**TEXTAUSZUG**:
Wie er aussieht: Sehr elegant, von fließender Linienführung, mit bündig versenkten Türgriffen und einem prominent im geschlossenen „Kühlergrill“ platzierten Mercedes-Stern. Das Gesamtpaket haben Aerodynamiker und Designer auf einen cW-Wert von 0,22 zurechtgeschliffen.

Formal verkörpert der 4,95 Meter lange EQE eine Limousine, anders als es die coupéhafte Silhouette vermuten lassen könnte, öffnet die Kofferraumklappe nicht mitsamt der Scheibe, sondern klassisch separat. Auch das markiert einen Unterschied zum großen Bruder, dem 27 Zentimeter längeren EQS. Der EQE soll in der anbrechenden elektrischen Ära jene Rolle ausfüllen, die als Verbrenner noch die E-Klasse innehat, die eines Business-Class-Akteurs der gehobenen Mittelklasse also. Auf einen Kombi (T-Modell) muss der Kunde allerdings verzichten, dafür bietet Mercedes ein EQE SUV an.

Wie er eingerichtet ist: Das Interieur unseres Testwagens empfängt uns licht und sehr hell, das sieht ungemein edel aus und passt perfekt zur Außenfarbe, könnte aber unter Einwirkung kleckernder Kinderhände oder feuchter Hundepfoten mit der Zeit an Reiz verlieren. Die Freundin auf dem Beifahrersitz ist nach einer halben Stunde mit verkrampften Oberschenkeln ausgestiegen, weil sie es nicht gewagt hat, das Schuhwerk in Kontakt zur Velours-Auslegeware zu bringen.

Edel auch ohne Hyperscreen: Verarbeitung und Materialauswahl entsprechen der hohen Mercedes-Qualität.

Edel auch ohne Hyperscreen: Verarbeitung und Materialauswahl entsprechen der hohen Mercedes-Qualität. © Hersteller

Den spektakulären und über 8500 Euro teuren Hyperscreen, eine aus drei Bildschirmen bestehende Digitallandschaft, die sich praktisch über die gesamte Breite des Armaturenträgers zieht, gibt es für die Modellvariante 350+ nicht. Hier bleibt es bei der Standard-Disposition, die aber, wie wir finden, auch schon reichlich Eindruck schindet und sich aus einem digitalen Fahrerdisplay im Tablet-Stil sowie einem hochkant installierten Zentralmonitor mit gestochen scharfer Auflösung zusammensetzt. Die auf verschiedene Kacheln verteilte Informationsfülle ist detailreich und hoch, das verdient Lob, doch für das autodidaktische Einarbeiten in die an sich logisch aufgebauten Menüs, Untermenüs und Unteruntermenüs sollte man Zeit mitbringen. Gehadert haben wir mit der Vielzahl der teils fummeligen (Touch-)flächen am Multifunktionslenkrad, die einen ebenso sensiblen wie zielgenauen Daumen erfordern. Und ein paar klassische Knöpfe für Standardfunktionen wie Klima und Lautstärke könnten das Leben an Bord eindeutig einfacher gestalten.

**SCHRIFTLICHE AUFGABE A**: Wiederhole den Textauszug über den Mercedes EQE wortgetreu zwischen „Formal verkörpert der“ und „EQE SUV an.“, beide Stellen eingeschlossen.
Die Datensätze stehen in keinem Zusammenhang mit dem Textauszug.

**QUELLDATEN**:
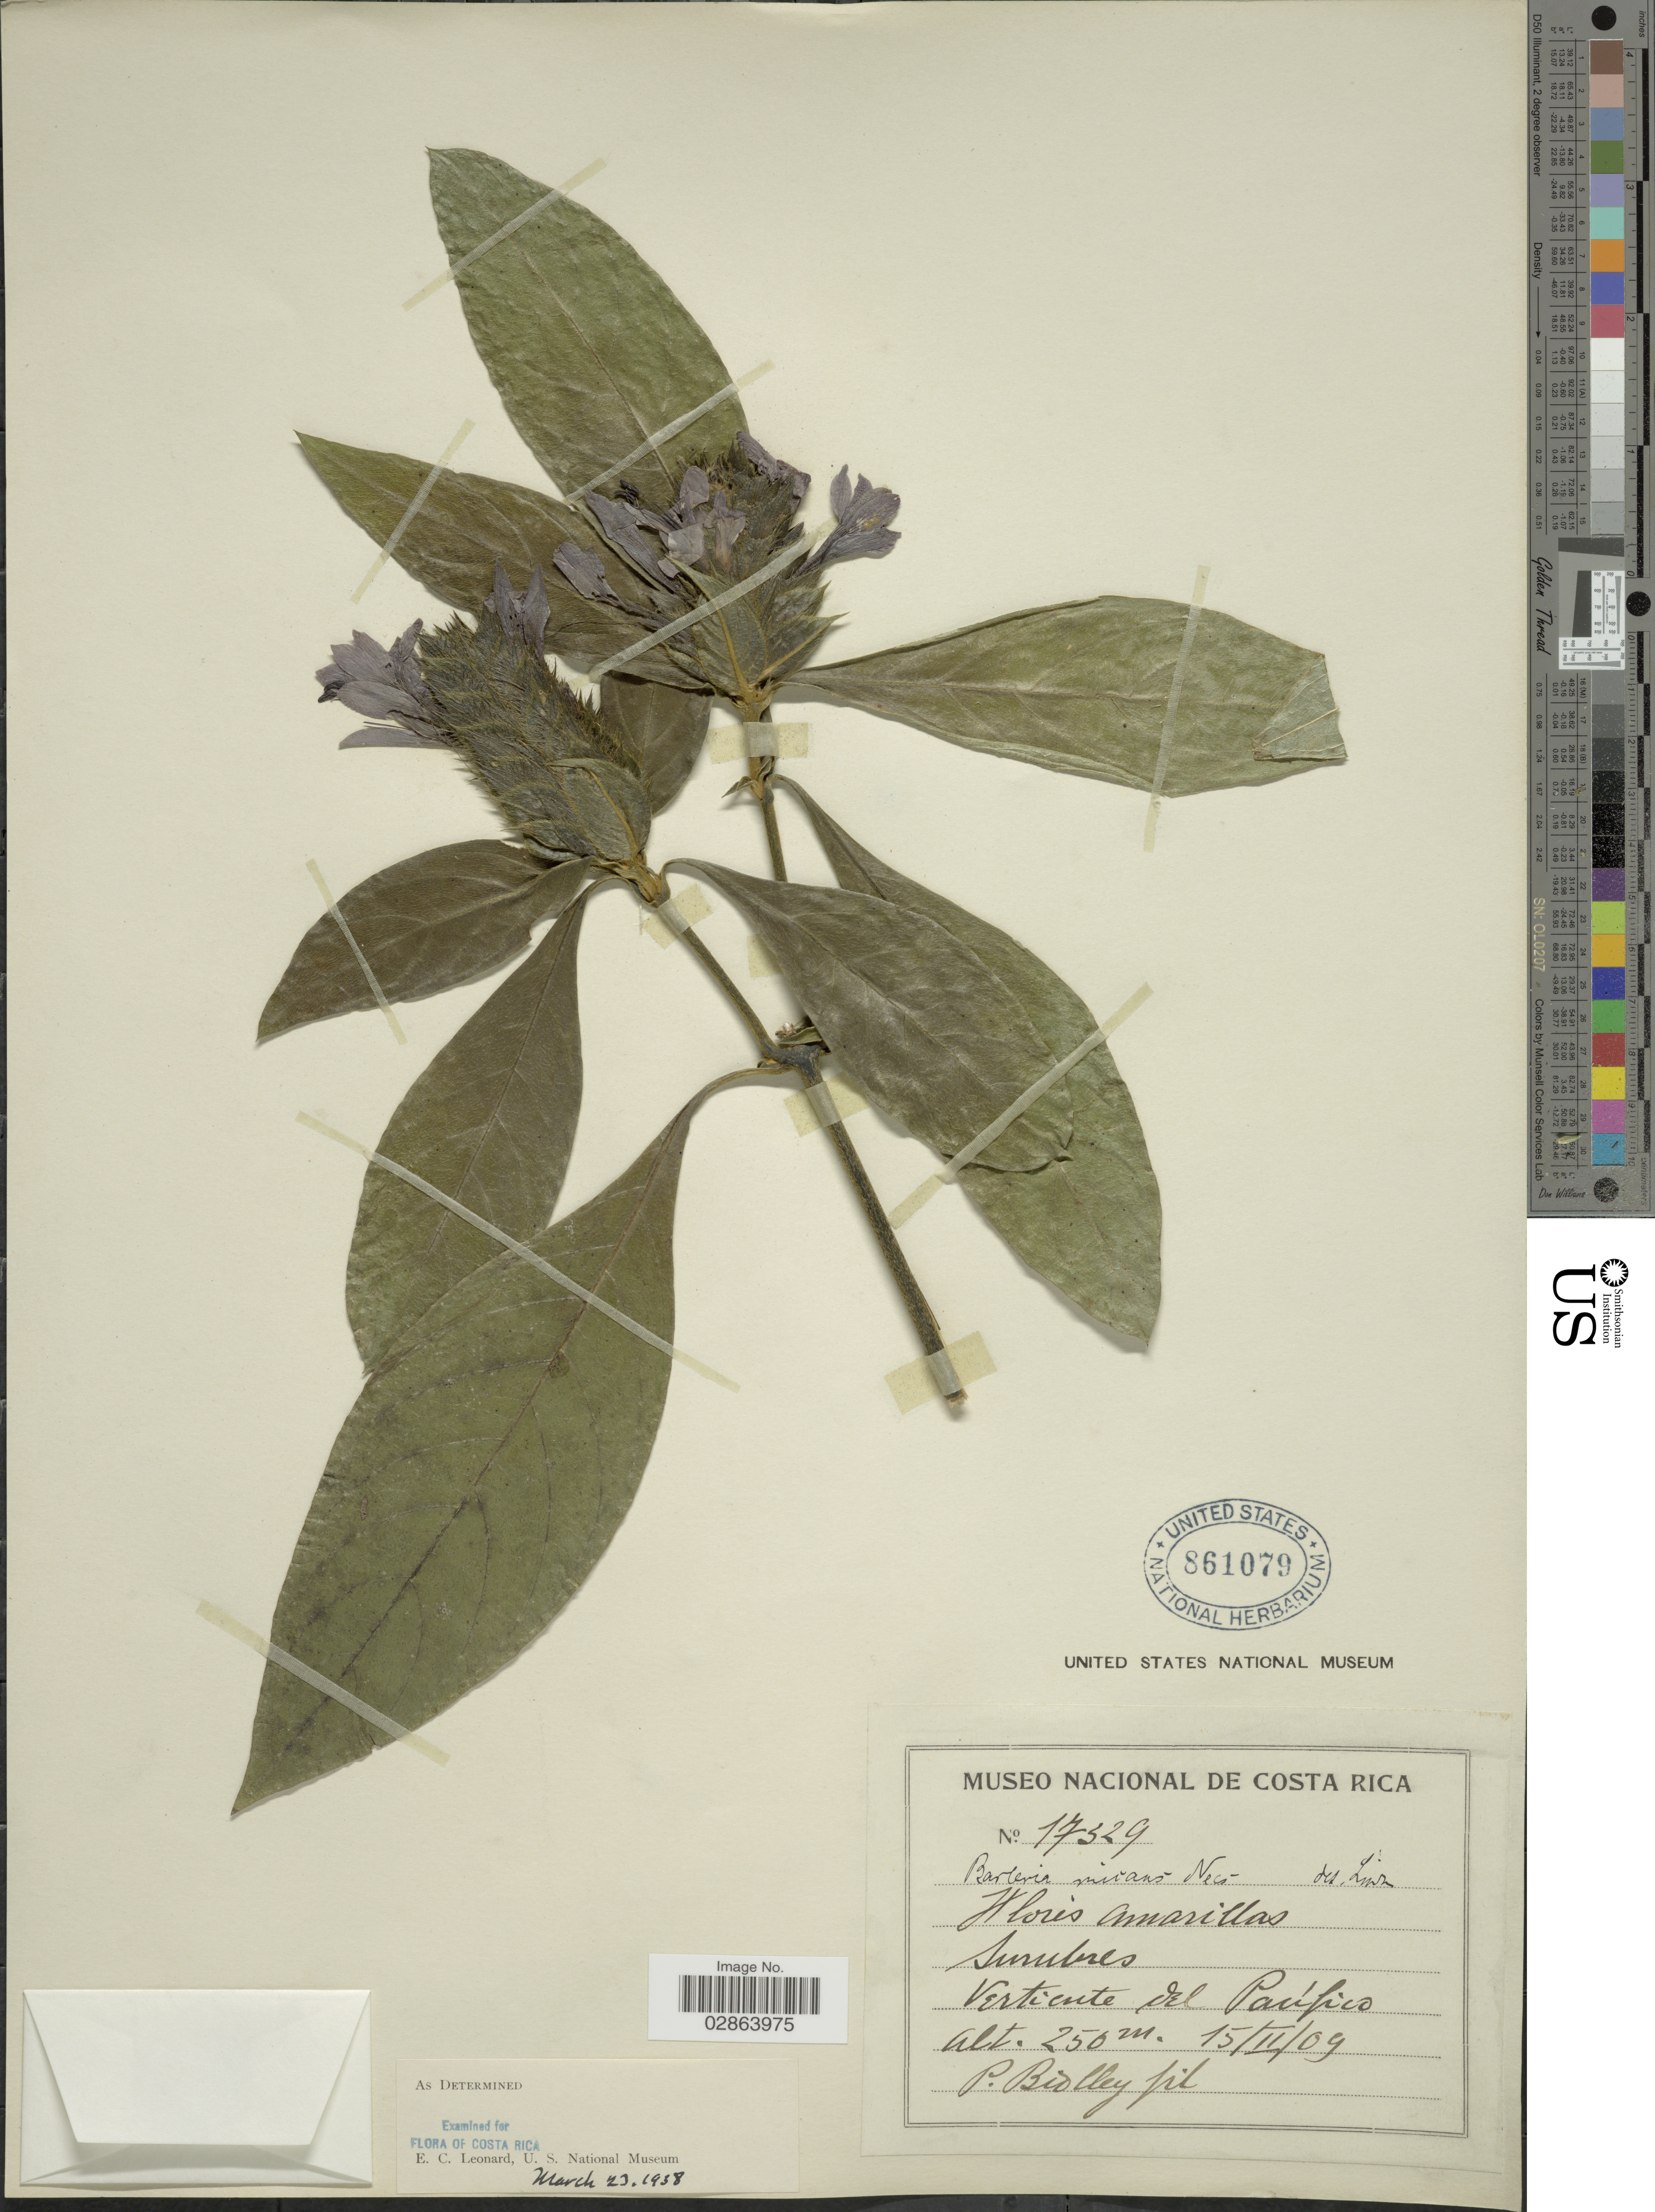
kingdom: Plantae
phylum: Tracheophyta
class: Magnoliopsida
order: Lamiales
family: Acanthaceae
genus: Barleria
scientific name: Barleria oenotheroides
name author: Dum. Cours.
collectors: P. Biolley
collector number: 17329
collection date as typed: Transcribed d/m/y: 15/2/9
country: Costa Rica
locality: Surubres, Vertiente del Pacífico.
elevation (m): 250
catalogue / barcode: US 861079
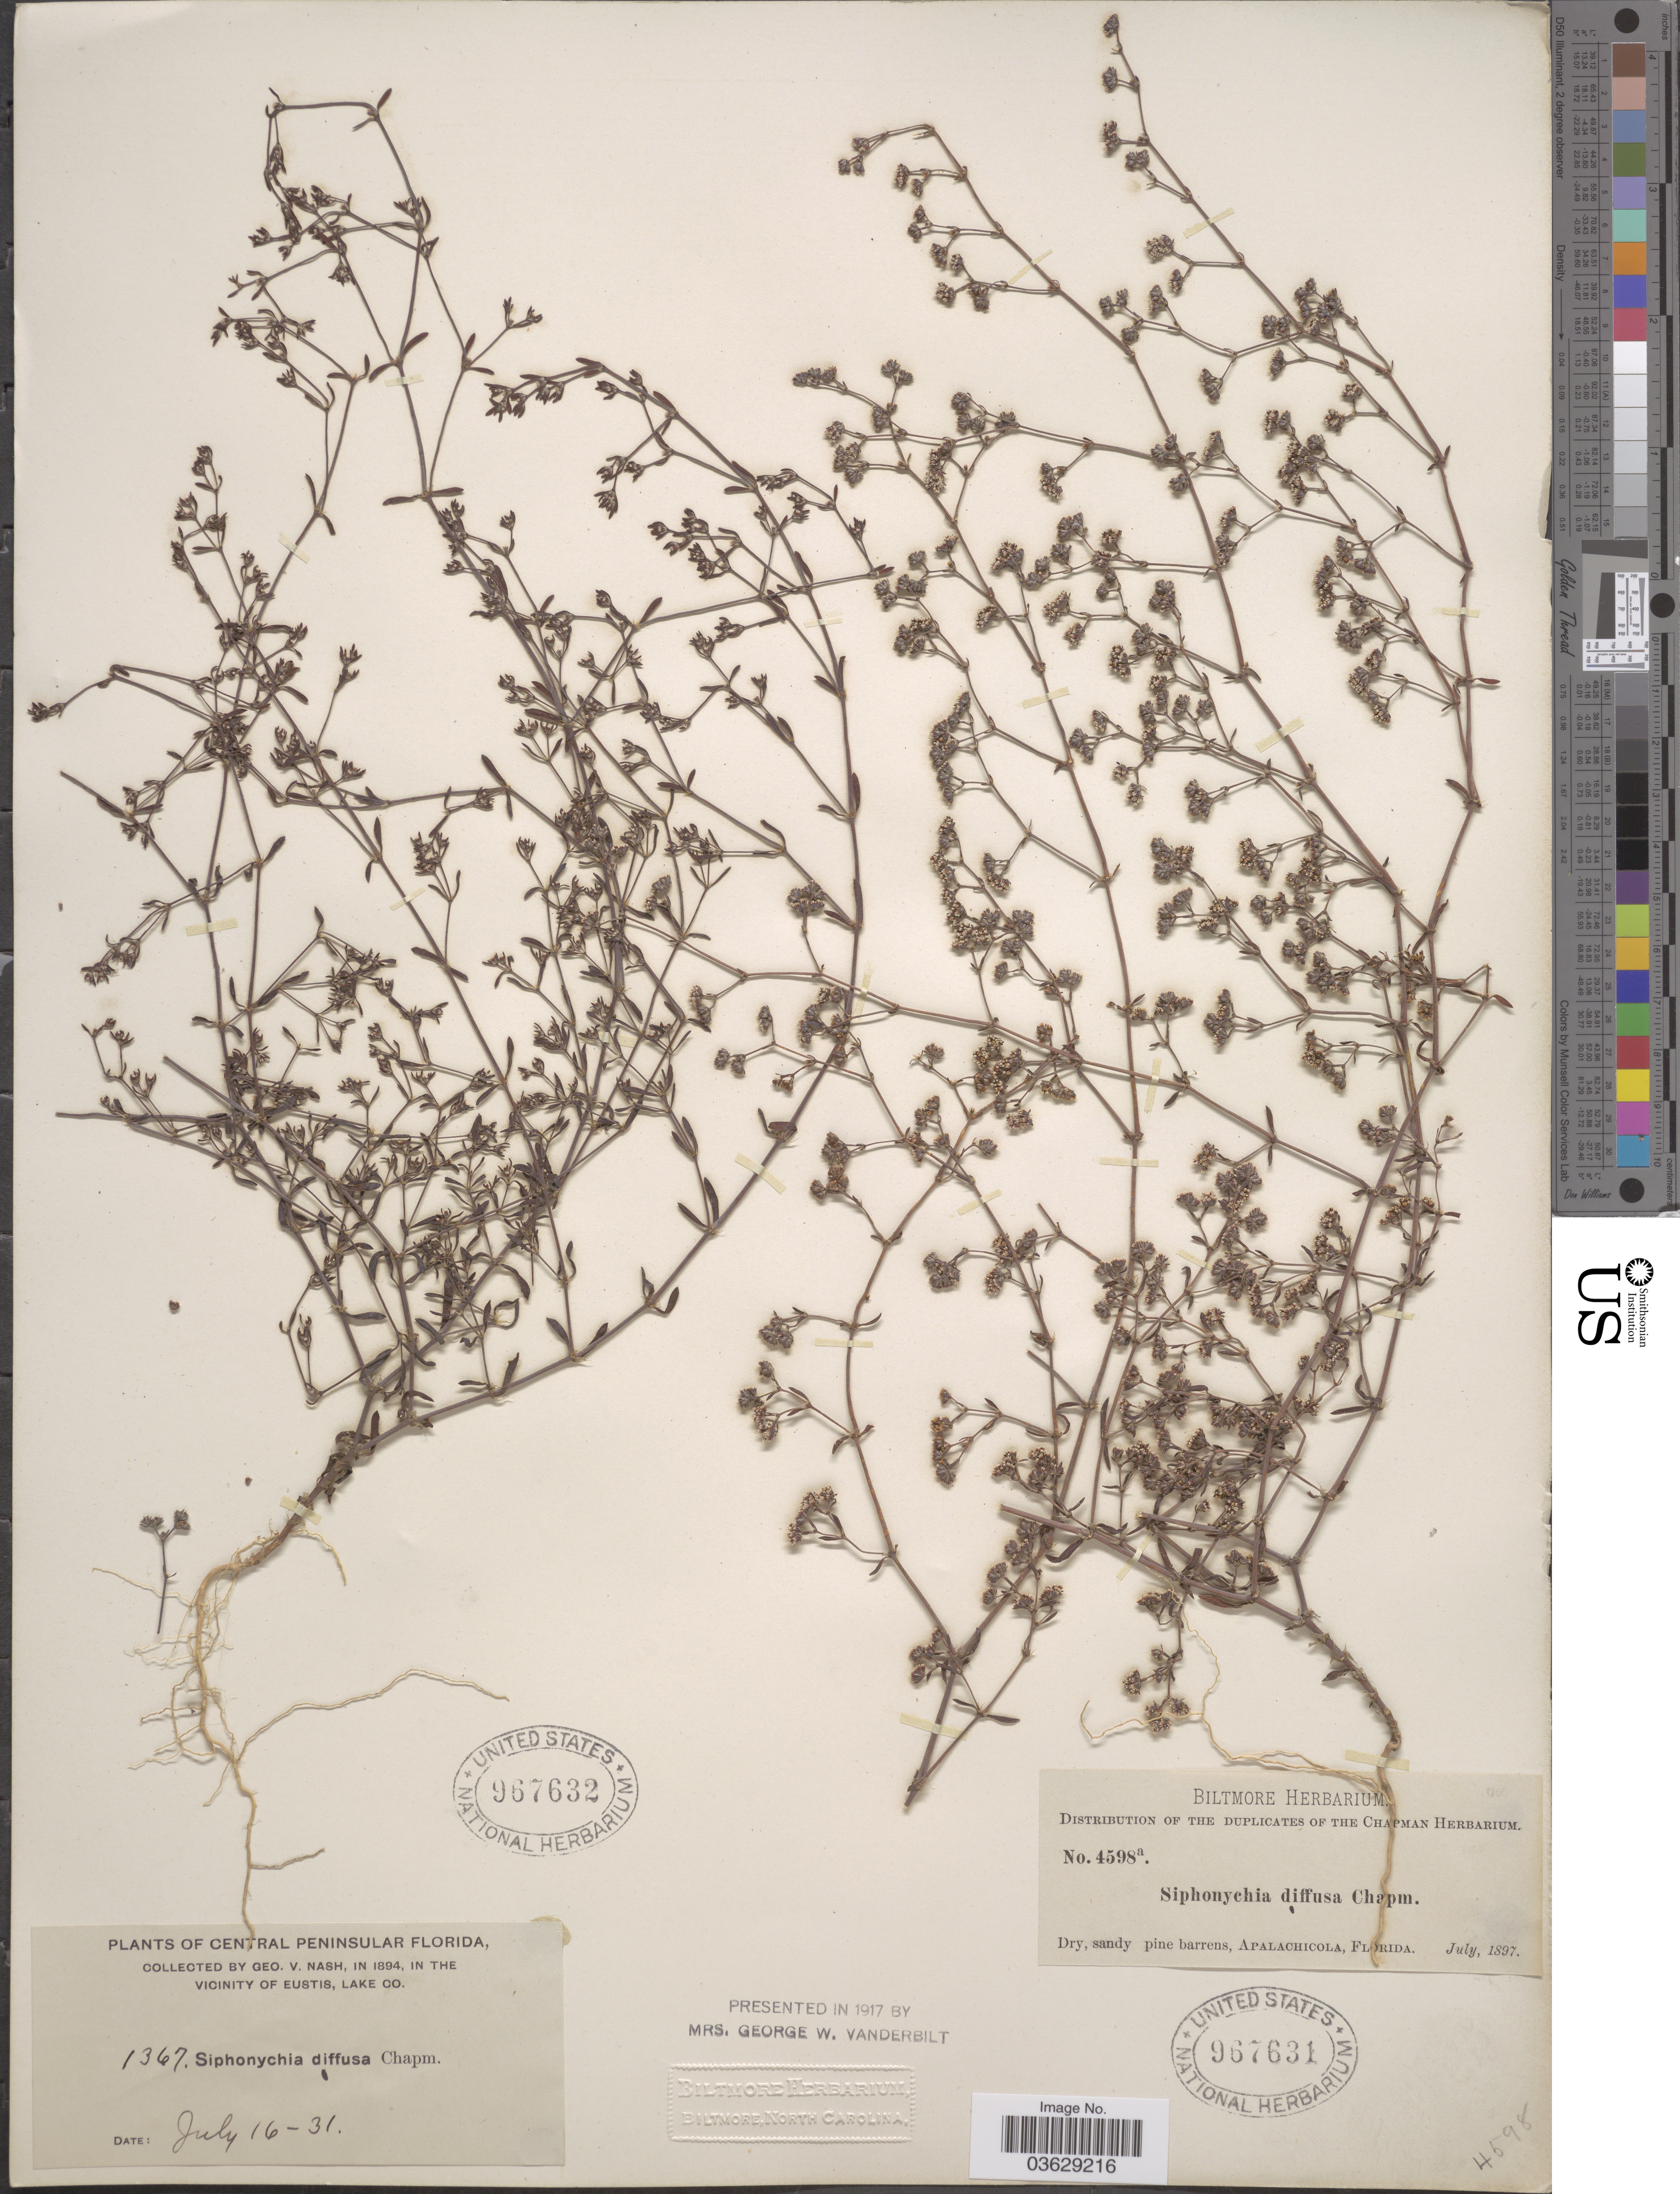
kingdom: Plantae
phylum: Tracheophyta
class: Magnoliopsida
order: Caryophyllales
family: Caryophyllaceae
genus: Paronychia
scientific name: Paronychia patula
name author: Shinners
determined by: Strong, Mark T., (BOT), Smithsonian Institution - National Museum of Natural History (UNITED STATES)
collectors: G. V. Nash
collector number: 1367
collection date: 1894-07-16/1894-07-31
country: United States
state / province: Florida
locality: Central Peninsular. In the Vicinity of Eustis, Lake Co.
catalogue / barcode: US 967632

**SCHRIFTLICHE AUFGABE B**: Formatiere die Zeilen der Datensätze von der Zeile mit „name author: Dum. Cours.“ bis einschließlich der letzten Zeile der Datensätze als JSON-Liste von Strings, einen String pro Zeile und ohne Leerzeilen. Lass die Bilder bitte aus der Antwort weg.

**AUSGEARBEITETE LÖSUNG A**:
Formal verkörpert der 4,95 Meter lange EQE eine Limousine, anders als es die coupéhafte Silhouette vermuten lassen könnte, öffnet die Kofferraumklappe nicht mitsamt der Scheibe, sondern klassisch separat. Auch das markiert einen Unterschied zum großen Bruder, dem 27 Zentimeter längeren EQS. Der EQE soll in der anbrechenden elektrischen Ära jene Rolle ausfüllen, die als Verbrenner noch die E-Klasse innehat, die eines Business-Class-Akteurs der gehobenen Mittelklasse also. Auf einen Kombi (T-Modell) muss der Kunde allerdings verzichten, dafür bietet Mercedes ein EQE SUV an.

**AUSGEARBEITETE LÖSUNG B**:
[
  "name author: Dum. Cours.",
  "collectors: P. Biolley",
  "collector number: 17329",
  "collection date as typed: Transcribed d/m/y: 15/2/9",
  "country: Costa Rica",
  "locality: Surubres, Vertiente del Pacífico.",
  "elevation (m): 250",
  "catalogue / barcode: US 861079",
  "kingdom: Plantae",
  "phylum: Tracheophyta",
  "class: Magnoliopsida",
  "order: Caryophyllales",
  "family: Caryophyllaceae",
  "genus: Paronychia",
  "scientific name: Paronychia patula",
  "name author: Shinners",
  "determined by: Strong, Mark T., (BOT), Smithsonian Institution - National Museum of Natural History (UNITED STATES)",
  "collectors: G. V. Nash",
  "collector number: 1367",
  "collection date: 1894-07-16/1894-07-31",
  "country: United States",
  "state / province: Florida",
  "locality: Central Peninsular. In the Vicinity of Eustis, Lake Co.",
  "catalogue / barcode: US 967632"
]